Romeo + Juliet – A Review

If love hurts then young love hurts best. Love is never quite so raw, so giddy, so boundless, or so terrible when we are older. Or should I say (at 29) it probably is – but no-one really wants to watch a pair of wrinkly star cross’d lovers. Young love exerts a hold on our imaginations when we’re young because it’s the fullest expression of our heart’s desire not to be like our parents (boring, boring, fusty and dulled). When we are parents, young love reminds us how incandescent it is to be young. Romeo + Juliet is a story of young love as much because it’s a tragedy as it is because it’s a romance. Young love always dies in some form. It has to, as we age.

Romeo and Juliet (in Baz Luhrmann’s movie) live in Venice Beach instead of Fair Verona, but it’s very much a fantasy-version of a real place. Rio de Janeiro’s famous Christ the Redeemer statue watches over this Venice Beach, and although it’s inhabitants dress and act the part of late 20th century teenagers, they all speak Shakespearean verse. Luhrmann makes things coalesce by homing-in on the essentials of the original text and finding modern equivalents. So the clan war between Montague and Capulet becomes a gang war; the Prince of Verona becomes a Police Chief and swords are turned – not to plough-shares – but to handguns (a sort-of Tarantino-riff on Isaiah 2:4).

Romeo meets Juliet at a party; they first glimpse each other from opposite sides of a fish tank. As silly as this moment sounds, it’s lyrical to watch. Director Baz Luhrmann has a knack for making goofy things meaningful. As we look at Romeo looking at Juliet and Juliet starring back – their images at once both magnified and distorted by water – it’s as if this is how love makes them look to each other; not-quite-themselves and somehow bigger than life. Romeo + Juliet is a movie that risks everything to capture the risk-embracing nature of young love. It couldn’t succeed without being foolish. From Mercutio in drag to Friar Laurence’s crucifix tattoo – there is a devil-may-care spirit to the production that fits its subject matter (this isn’t Ibsen, for crying out loud). Plot-wise, post-fish tank, Luhrmann sticks to Shakespeare’s outline: the marriage, the street brawls, Romeo’s banishment, and the deaths – aren’t tampered with.
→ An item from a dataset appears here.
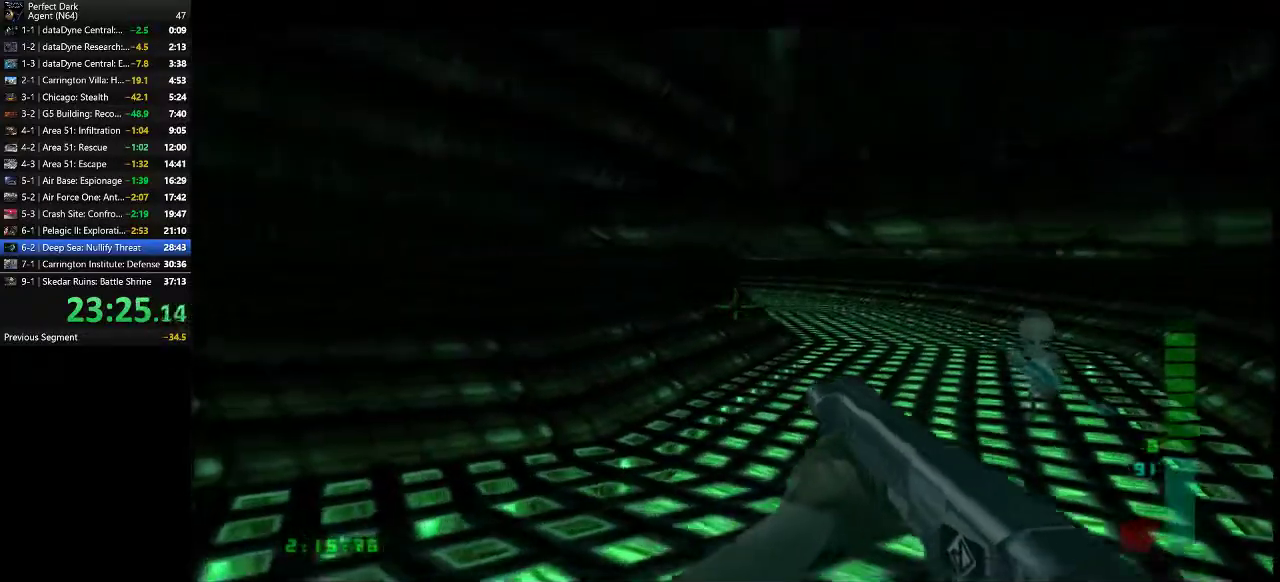
{"keys": ["e"], "mouse": [], "events": [[100, "a", "down"], [100, "s", "down"], [200, "s", "up"], [333, "a", "up"], [450, "e", "down"]]}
Leonardo DiCaprio and Claire Danes are right for their roles because of the Romeo + Juliet they’re in, rather than because they’re the world’s best Romeo and Juliet. DiCaprio is by turns vain and intoxicated as the mood takes him – more convincing perhaps as a teenage lothario, but anguished with the best of them (and always effortlessly cool). Danes is a klutz by nature and makes a klutzy, supremely appealing Juliet. She is innocent as a milk carton right from her first entrance and delivers her post-marriage, pre-wedding night soliloquy (“O, I have bought the mansion of a love/But not possess’d it”) with unabashed joy. True, one could fault each of them for their line readings at times (Danes fudges some of her couplets in the swimming-pool scene and DiCaprio doesn’t always sound like he understands what he’s saying), but you feel that they feel love – which is more, because words are like wet cement unless they’re felt.
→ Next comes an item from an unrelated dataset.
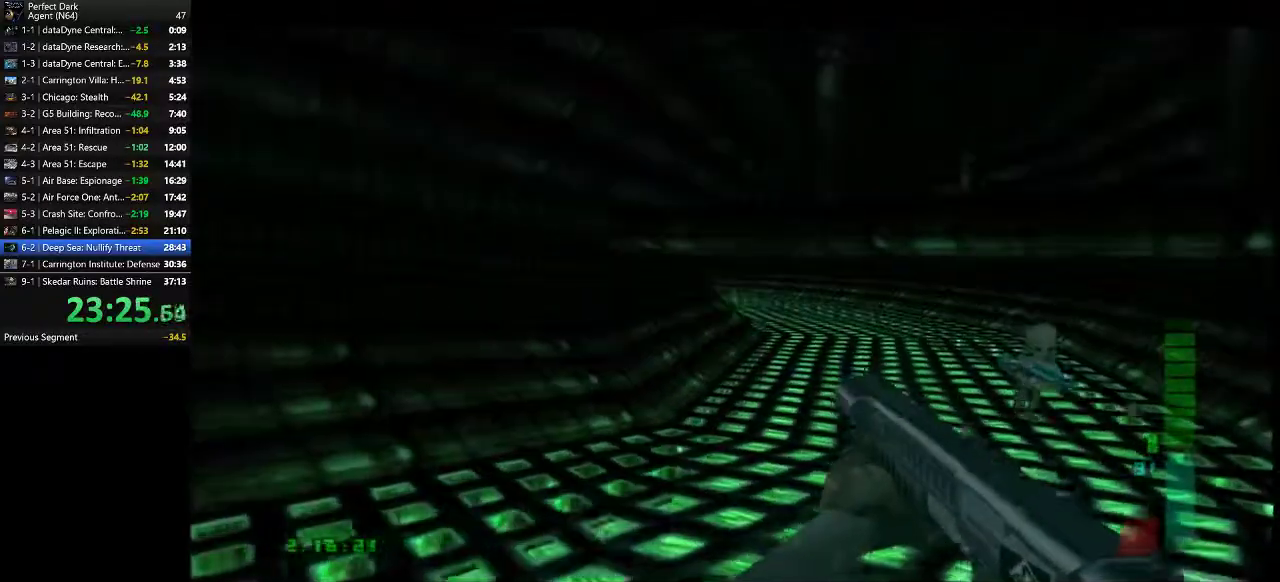
{"keys": ["s"], "mouse": [], "events": [[17, "e", "up"], [117, "a", "down"], [117, "s", "down"], [500, "a", "up"]]}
No-one can say what Shakespeare intended in writing Romeo and Juliet. There are snide theories that it’s intended as a satire on young love, but I don’t think the guy who wrote King Lear got off on winking as people die. Luhrmann’s version, to me, catches the heart of the play, which is a young heart – the very reason Romeo and Juliet find it so easy (so enticing even) to contemplate death. Love in Romeo + Juliet is obliterating, it swallows life, but no-one’s scared of it. The difference between old love and young love is that old love seeks to protect itself. Young love is incandescent. When young lovers protect themselves they don’t mature – they dim.